INPUT DATA below:

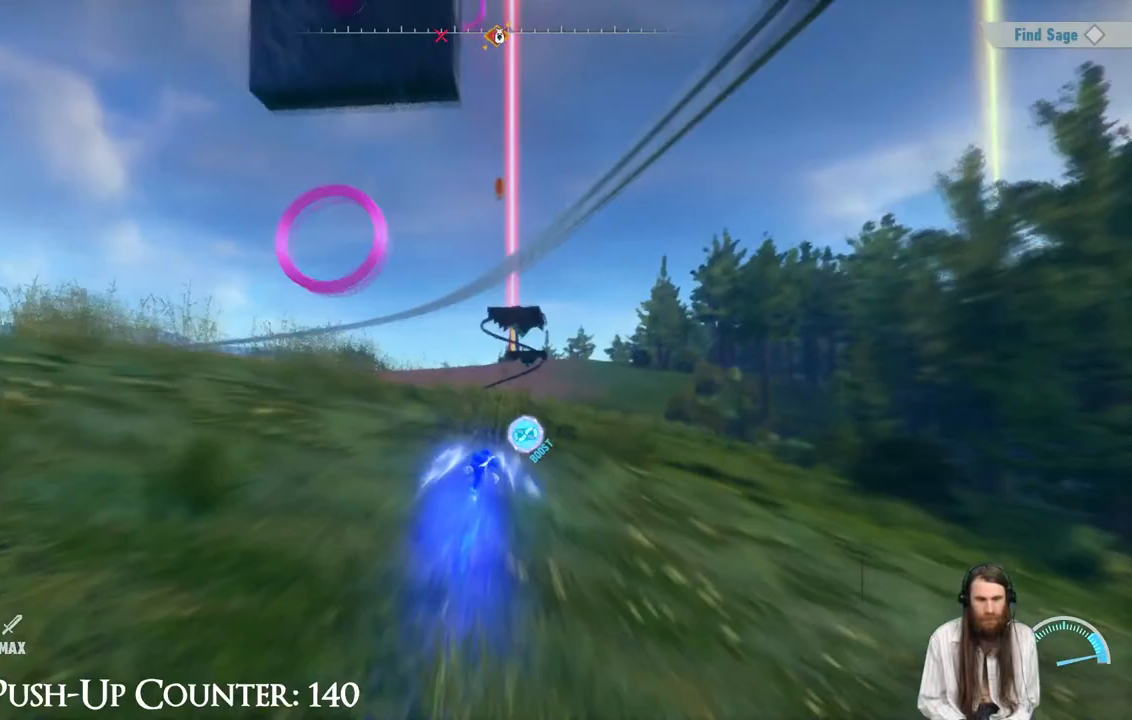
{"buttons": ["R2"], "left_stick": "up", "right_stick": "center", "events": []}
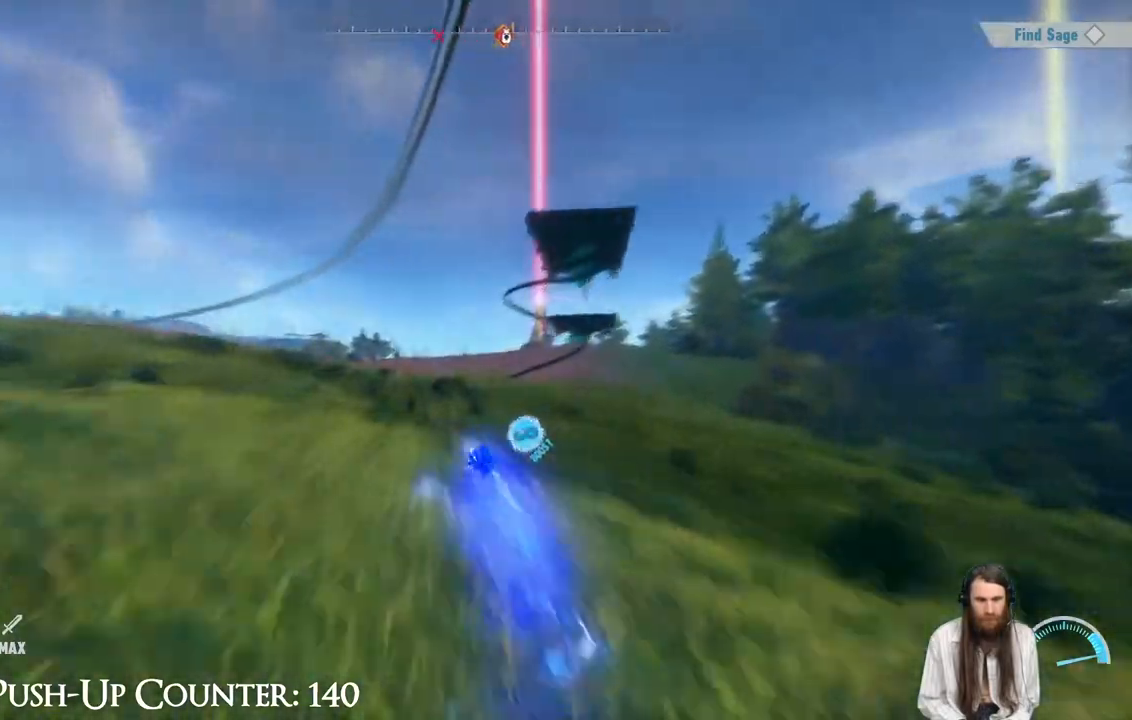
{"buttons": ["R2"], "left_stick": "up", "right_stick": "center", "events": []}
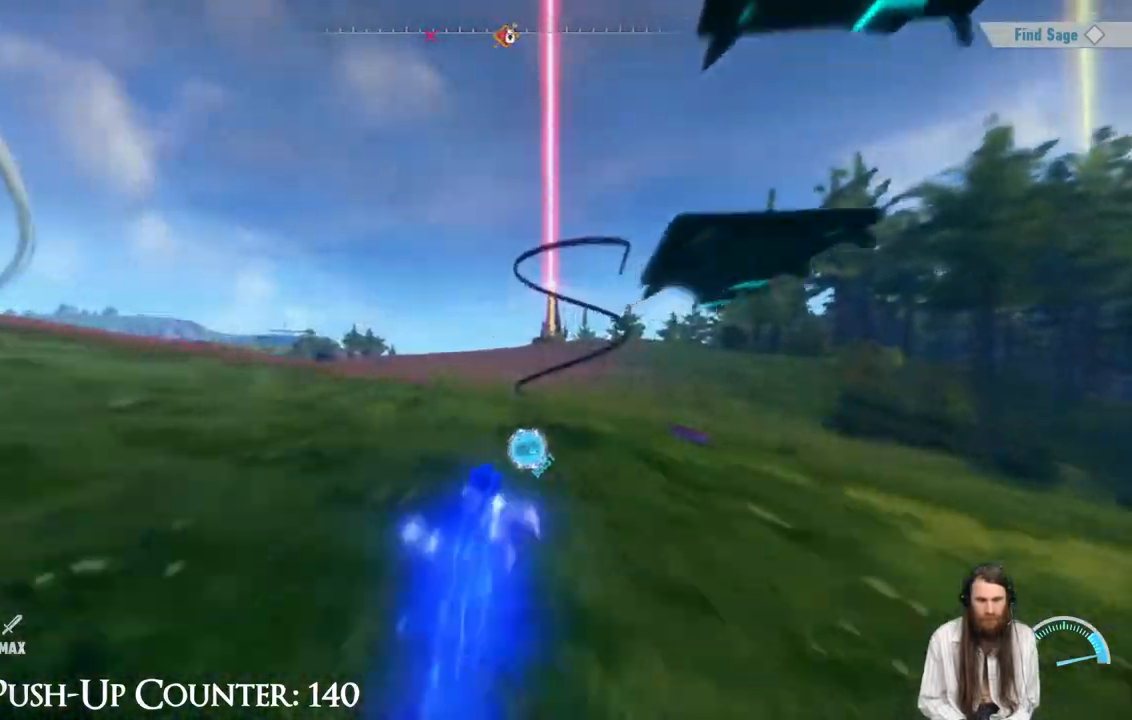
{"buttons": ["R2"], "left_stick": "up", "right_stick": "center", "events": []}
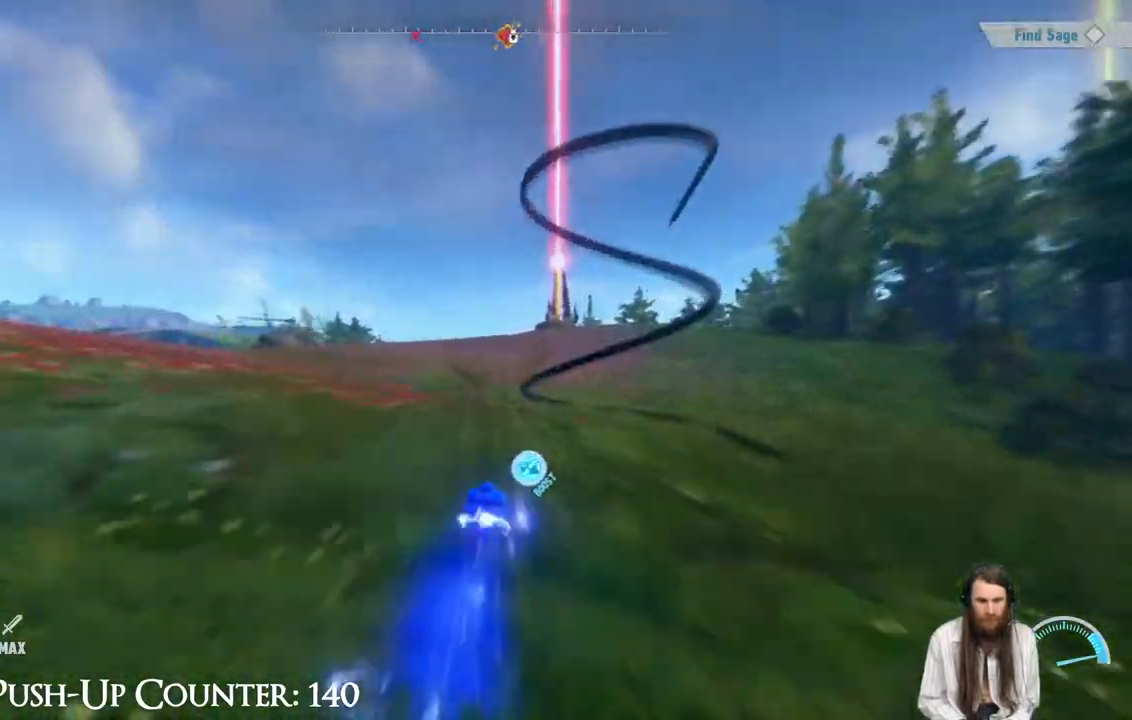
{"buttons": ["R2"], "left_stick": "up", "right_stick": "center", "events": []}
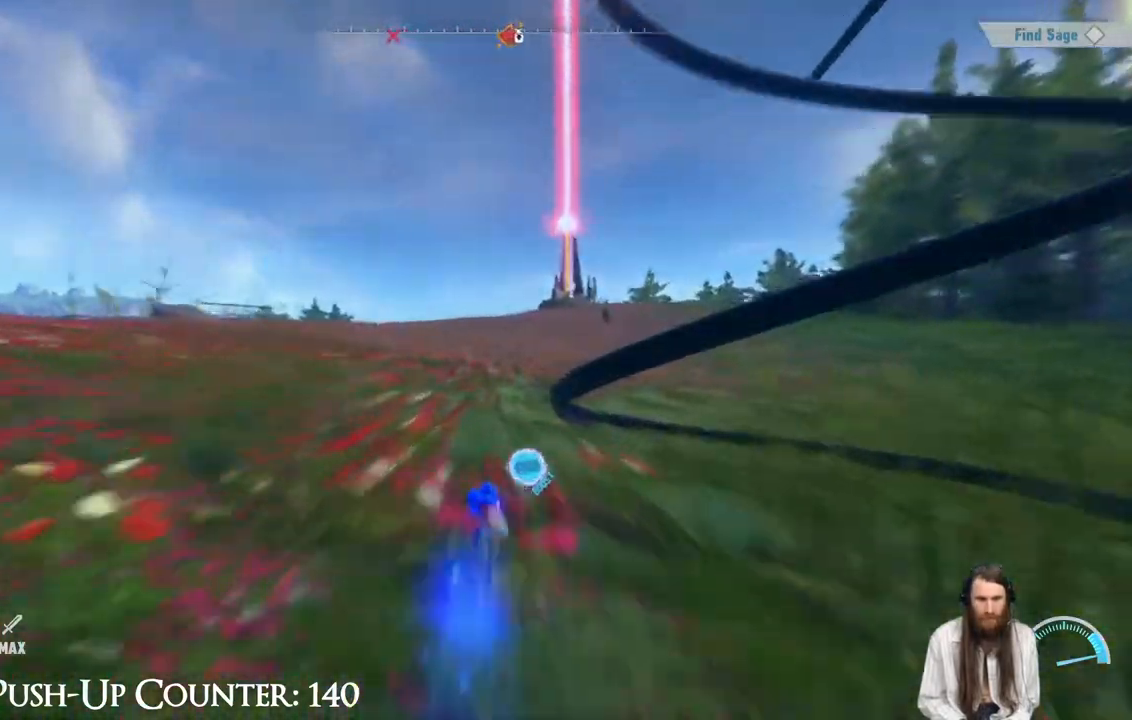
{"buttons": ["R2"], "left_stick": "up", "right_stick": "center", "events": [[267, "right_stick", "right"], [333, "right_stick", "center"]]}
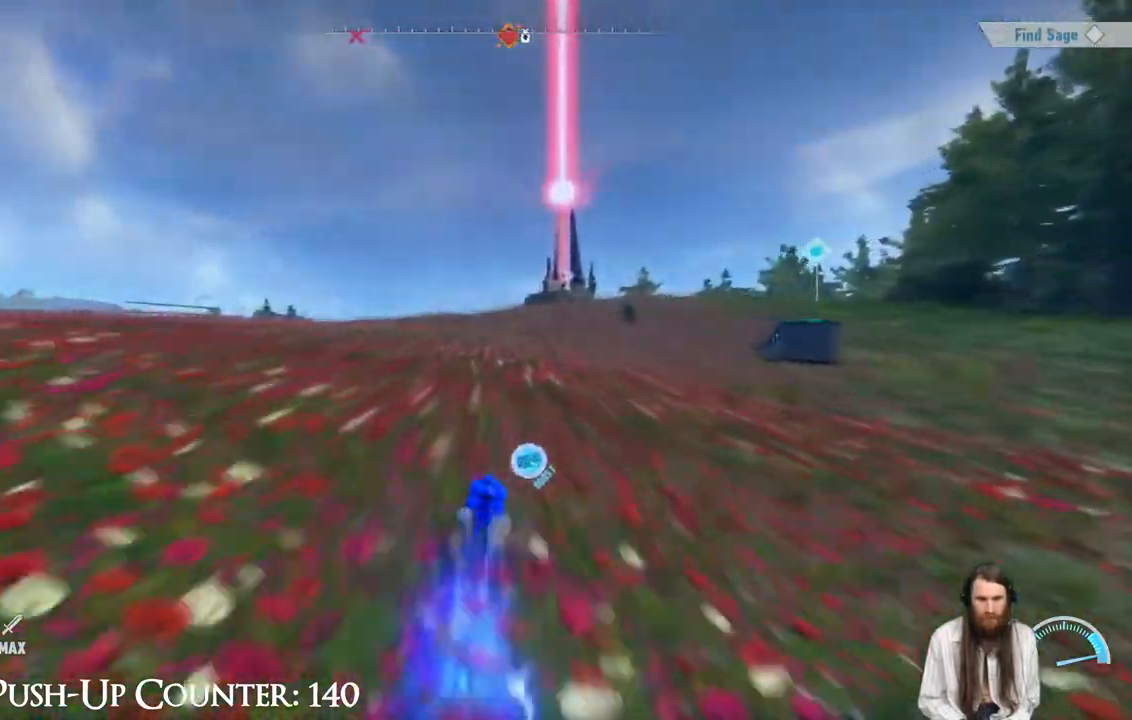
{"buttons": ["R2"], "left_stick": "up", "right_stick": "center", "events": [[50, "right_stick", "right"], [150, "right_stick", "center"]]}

End of INPUT DATA.

(ACTIVITY): Your reply should hold every line above exactly as written and none of the pictures.

(RESPONSE TO THIS TASK):
{"buttons": ["R2"], "left_stick": "up", "right_stick": "center", "events": []}
{"buttons": ["R2"], "left_stick": "up", "right_stick": "center", "events": []}
{"buttons": ["R2"], "left_stick": "up", "right_stick": "center", "events": []}
{"buttons": ["R2"], "left_stick": "up", "right_stick": "center", "events": []}
{"buttons": ["R2"], "left_stick": "up", "right_stick": "center", "events": [[267, "right_stick", "right"], [333, "right_stick", "center"]]}
{"buttons": ["R2"], "left_stick": "up", "right_stick": "center", "events": [[50, "right_stick", "right"], [150, "right_stick", "center"]]}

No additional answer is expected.